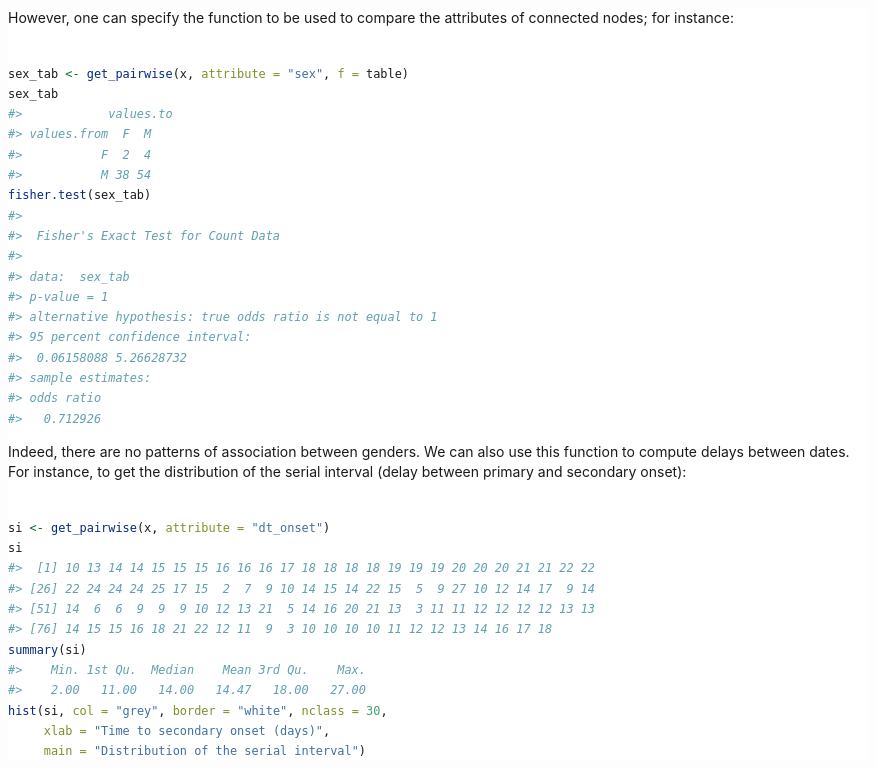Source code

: However, one can specify the function to be used to compare the attributes of
connected nodes; for instance:


```r

sex_tab <- get_pairwise(x, attribute = "sex", f = table)
sex_tab
#>            values.to
#> values.from  F  M
#>           F  2  4
#>           M 38 54
fisher.test(sex_tab)
#> 
#> 	Fisher's Exact Test for Count Data
#> 
#> data:  sex_tab
#> p-value = 1
#> alternative hypothesis: true odds ratio is not equal to 1
#> 95 percent confidence interval:
#>  0.06158088 5.26628732
#> sample estimates:
#> odds ratio 
#>   0.712926
```

Indeed, there are no patterns of association between genders.  We can also use
this function to compute delays between dates. For instance, to get the
distribution of the serial interval (delay between primary and secondary onset):


```r

si <- get_pairwise(x, attribute = "dt_onset")
si
#>  [1] 10 13 14 14 15 15 15 16 16 16 17 18 18 18 18 19 19 19 20 20 20 21 21 22 22
#> [26] 22 24 24 24 25 17 15  2  7  9 10 14 15 14 22 15  5  9 27 10 12 14 17  9 14
#> [51] 14  6  6  9  9  9 10 12 13 21  5 14 16 20 21 13  3 11 11 12 12 12 12 13 13
#> [76] 14 15 15 16 18 21 22 12 11  9  3 10 10 10 10 11 12 12 13 14 16 17 18
summary(si)
#>    Min. 1st Qu.  Median    Mean 3rd Qu.    Max. 
#>    2.00   11.00   14.00   14.47   18.00   27.00
hist(si, col = "grey", border = "white", nclass = 30, 
     xlab = "Time to secondary onset (days)", 
     main = "Distribution of the serial interval")
```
----
Copy the lines from the entries above in which the word "instance" appears.

connected nodes; for instance:
this function to compute delays between dates. For instance, to get the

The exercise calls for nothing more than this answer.